And besides, since I draw so many African female characters, I _really_ don't want to propagate the old "fat ugly black woman" stereotype.


----------



## BronzeOracle (Jan 29, 2015)

Wonderful link, thanks Tom!

I used to draw portraits and people a lot in my late teens and early 20s.  I started with an anime style as that was my inspiration, then moved on to more realistic proportions and shading - I found the work of Boris Valejo inspiring in how he did his shading and colours of skin, he used all sorts of skin tone that reflected the environment and theme of the picture.  I also drew on inspiration from the French painters like David and Ingres.  

In terms of drawing people you can't beat the real thing if you can arrange this - I used to draw my friends for portraits or go to life drawing classes for figure - preferably this should be in the day time with natural lighting.  You can get in close and see much more in real life than looking at pictures.  

When I'd draw figure I'd start on proportions and posture/pose first - drawing the main lines of the spine, shoulders/hips and then the limb proportions, and then start building up the mass of the body.  I'd work on details last such as clothing, musculature, hair etc.  Then I'd go into particular detail for the things we look at a lot, or what I wanted to emphasise - the eyes are a big one.

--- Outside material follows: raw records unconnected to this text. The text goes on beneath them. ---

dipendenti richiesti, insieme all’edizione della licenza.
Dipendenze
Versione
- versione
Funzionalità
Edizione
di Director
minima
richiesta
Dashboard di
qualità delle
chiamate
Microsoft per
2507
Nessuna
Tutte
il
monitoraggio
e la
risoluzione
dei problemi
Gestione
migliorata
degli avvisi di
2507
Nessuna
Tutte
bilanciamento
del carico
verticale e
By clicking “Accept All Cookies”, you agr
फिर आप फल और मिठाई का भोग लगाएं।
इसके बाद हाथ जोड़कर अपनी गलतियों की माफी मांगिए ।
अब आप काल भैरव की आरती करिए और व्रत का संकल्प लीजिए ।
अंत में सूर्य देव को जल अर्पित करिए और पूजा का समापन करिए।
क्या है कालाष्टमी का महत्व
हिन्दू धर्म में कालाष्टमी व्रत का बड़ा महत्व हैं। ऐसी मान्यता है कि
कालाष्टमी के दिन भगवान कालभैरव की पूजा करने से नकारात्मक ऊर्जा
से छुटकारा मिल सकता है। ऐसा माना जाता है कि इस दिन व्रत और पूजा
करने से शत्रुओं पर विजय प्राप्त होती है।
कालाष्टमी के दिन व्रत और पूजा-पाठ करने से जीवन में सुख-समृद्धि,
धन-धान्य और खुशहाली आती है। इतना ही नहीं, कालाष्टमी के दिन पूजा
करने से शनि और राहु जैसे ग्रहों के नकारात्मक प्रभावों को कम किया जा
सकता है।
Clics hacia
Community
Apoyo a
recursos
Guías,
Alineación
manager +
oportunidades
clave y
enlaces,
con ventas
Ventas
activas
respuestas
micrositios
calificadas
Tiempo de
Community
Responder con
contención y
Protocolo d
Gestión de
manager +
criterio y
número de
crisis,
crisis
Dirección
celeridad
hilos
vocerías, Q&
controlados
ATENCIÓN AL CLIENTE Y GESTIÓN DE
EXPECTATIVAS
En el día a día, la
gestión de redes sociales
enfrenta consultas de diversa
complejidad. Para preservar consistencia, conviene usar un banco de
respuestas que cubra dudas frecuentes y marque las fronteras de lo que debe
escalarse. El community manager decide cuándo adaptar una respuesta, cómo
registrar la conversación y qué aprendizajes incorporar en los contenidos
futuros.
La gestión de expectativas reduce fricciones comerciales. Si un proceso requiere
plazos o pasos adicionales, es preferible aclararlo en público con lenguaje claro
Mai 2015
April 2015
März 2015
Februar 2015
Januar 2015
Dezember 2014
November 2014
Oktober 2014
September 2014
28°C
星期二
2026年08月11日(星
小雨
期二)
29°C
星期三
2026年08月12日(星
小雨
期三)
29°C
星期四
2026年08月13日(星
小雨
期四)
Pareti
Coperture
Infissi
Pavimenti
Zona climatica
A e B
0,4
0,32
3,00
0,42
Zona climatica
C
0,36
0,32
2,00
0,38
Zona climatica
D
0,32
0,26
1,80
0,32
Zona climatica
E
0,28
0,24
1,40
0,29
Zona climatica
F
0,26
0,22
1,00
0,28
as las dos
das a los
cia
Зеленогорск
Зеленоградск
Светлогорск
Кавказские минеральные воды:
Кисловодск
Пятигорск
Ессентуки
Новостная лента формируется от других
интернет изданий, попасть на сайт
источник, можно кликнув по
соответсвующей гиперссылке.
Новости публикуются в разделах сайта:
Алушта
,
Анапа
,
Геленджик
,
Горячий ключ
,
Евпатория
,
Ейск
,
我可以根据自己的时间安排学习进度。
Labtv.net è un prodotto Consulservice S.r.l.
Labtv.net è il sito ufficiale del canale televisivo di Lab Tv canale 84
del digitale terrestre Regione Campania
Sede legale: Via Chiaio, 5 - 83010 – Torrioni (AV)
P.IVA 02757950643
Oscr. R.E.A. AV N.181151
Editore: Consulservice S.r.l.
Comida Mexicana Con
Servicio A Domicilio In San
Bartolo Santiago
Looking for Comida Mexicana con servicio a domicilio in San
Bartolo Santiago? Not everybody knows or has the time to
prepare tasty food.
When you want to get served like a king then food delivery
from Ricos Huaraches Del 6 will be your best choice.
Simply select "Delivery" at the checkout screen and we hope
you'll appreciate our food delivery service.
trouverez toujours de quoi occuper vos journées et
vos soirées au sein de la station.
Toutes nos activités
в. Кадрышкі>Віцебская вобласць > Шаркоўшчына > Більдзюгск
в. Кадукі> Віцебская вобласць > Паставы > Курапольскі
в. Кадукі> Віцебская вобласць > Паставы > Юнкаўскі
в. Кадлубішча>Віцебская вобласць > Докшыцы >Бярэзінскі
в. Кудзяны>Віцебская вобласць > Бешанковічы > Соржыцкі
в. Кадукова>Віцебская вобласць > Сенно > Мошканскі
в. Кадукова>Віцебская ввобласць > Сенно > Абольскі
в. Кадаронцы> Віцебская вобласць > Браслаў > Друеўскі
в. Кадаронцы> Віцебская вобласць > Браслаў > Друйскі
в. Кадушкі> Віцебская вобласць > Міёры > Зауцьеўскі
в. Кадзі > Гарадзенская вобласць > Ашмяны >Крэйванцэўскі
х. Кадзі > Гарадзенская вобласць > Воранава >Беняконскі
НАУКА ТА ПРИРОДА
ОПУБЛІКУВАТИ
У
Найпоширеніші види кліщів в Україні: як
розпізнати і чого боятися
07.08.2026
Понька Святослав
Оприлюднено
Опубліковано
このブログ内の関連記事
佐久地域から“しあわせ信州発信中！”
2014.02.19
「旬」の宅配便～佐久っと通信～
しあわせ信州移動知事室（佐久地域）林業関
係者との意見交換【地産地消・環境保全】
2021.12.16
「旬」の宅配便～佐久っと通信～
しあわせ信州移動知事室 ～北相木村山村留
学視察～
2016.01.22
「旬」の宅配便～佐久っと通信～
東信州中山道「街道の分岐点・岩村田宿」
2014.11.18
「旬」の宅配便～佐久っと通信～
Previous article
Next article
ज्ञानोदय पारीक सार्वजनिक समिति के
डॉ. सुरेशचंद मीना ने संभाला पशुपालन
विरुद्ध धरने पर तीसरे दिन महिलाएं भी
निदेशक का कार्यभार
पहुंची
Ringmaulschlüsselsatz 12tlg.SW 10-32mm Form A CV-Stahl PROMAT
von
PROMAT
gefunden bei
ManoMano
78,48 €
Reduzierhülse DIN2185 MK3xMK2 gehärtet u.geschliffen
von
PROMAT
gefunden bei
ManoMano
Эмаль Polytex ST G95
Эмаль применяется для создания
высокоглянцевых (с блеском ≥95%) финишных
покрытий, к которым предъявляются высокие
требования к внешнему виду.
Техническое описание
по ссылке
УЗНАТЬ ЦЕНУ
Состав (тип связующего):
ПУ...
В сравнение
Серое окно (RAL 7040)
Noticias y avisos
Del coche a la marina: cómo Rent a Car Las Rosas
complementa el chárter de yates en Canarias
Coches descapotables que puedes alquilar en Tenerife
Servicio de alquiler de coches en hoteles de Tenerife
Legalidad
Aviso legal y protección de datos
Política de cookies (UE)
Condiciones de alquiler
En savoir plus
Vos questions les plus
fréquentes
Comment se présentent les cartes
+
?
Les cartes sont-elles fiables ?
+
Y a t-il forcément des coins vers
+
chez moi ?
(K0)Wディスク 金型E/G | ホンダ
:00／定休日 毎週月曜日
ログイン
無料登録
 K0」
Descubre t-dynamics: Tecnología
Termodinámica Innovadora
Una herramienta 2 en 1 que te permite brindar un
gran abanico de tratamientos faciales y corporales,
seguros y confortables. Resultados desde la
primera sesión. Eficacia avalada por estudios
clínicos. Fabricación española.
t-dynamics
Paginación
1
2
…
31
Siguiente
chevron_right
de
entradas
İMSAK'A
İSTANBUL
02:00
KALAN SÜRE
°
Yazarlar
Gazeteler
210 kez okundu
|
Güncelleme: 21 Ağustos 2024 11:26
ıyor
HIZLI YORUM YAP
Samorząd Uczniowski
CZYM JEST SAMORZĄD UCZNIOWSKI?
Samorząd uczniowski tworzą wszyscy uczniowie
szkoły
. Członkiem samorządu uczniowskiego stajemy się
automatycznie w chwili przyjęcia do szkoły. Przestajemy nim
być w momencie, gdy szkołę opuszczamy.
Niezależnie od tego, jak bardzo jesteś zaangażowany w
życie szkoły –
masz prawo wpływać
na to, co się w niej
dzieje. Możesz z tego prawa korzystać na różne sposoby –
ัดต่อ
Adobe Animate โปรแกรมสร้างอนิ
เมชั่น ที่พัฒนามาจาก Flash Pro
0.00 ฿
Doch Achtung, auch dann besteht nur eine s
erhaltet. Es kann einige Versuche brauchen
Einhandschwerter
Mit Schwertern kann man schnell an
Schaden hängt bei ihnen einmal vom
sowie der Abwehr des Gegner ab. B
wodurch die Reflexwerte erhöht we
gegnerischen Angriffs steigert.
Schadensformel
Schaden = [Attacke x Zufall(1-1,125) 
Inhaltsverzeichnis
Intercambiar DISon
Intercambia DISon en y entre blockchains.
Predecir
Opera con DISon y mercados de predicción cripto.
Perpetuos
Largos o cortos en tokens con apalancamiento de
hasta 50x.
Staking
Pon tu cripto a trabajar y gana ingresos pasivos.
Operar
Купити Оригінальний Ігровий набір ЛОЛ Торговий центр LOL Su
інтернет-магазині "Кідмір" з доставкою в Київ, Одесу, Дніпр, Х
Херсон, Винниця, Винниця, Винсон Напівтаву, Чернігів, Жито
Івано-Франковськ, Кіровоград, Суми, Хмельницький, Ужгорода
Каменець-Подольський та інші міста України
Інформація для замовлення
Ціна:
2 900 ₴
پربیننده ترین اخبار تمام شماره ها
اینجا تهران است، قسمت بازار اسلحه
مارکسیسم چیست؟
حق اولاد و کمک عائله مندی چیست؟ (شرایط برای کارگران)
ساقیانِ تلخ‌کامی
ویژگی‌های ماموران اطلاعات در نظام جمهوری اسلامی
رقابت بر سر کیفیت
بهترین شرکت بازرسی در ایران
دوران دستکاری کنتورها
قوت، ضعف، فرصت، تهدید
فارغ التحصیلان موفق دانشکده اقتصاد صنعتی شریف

For the face I'd do the same, drawing the basic face shape, then putting in the eye/nose/lip locations/size etc.  Only when this was all in would I start detailing, rubbing out the underlying sketch lines as I went.  I used pencils if I cared about the end result, as I could always rub out, whereas if I just wanted to doodle I used pens.


----------



## Tom (Jan 29, 2015)

I started with an anime style too, but I've gradually moved toward a more realistic approach that still retains some stylized elements. I call it Westernized/quasi-manga. It's a nice style to work in because I can play fast and loose with proportions, exaggerating features for a distinctive look, while still keeping that realistic tone. And I get to play up the eyes. I love doing eyes. They're the most expressive part of the face, and the part that a lot of people overlook when they're drawing facial expressions. If the eyes aren't involved, the expression looks so stiff.

So you draw from photo references? The whole reason I started using the Humanae Project was because I wanted to work through my absolute hatred for working from photos. Most of my faces and figures are drawn completely off the top of my head. I've been forcing myself to work from photo references just so I can say I'm able to. It has not been an enjoyable endeavor. XD


----------



## BronzeOracle (Jan 30, 2015)

I didn't use to draw from photos, similar to you I didn't like them and I used to draw a lot from imagination instead.  Having said that having all those faces in the tumblr link is fantastic and it does give inspiration for all sheer diversity of people - as you said, its beautiful to see.  And it also spawns ideas for characters just like Caged Maiden said.  I find that with the story I'm currently writing I'm often considering how the characters look - even if its a type to suggest character and how they would exist physically in my world, it gives me a sense of grounding rather than them being words on a page.


----------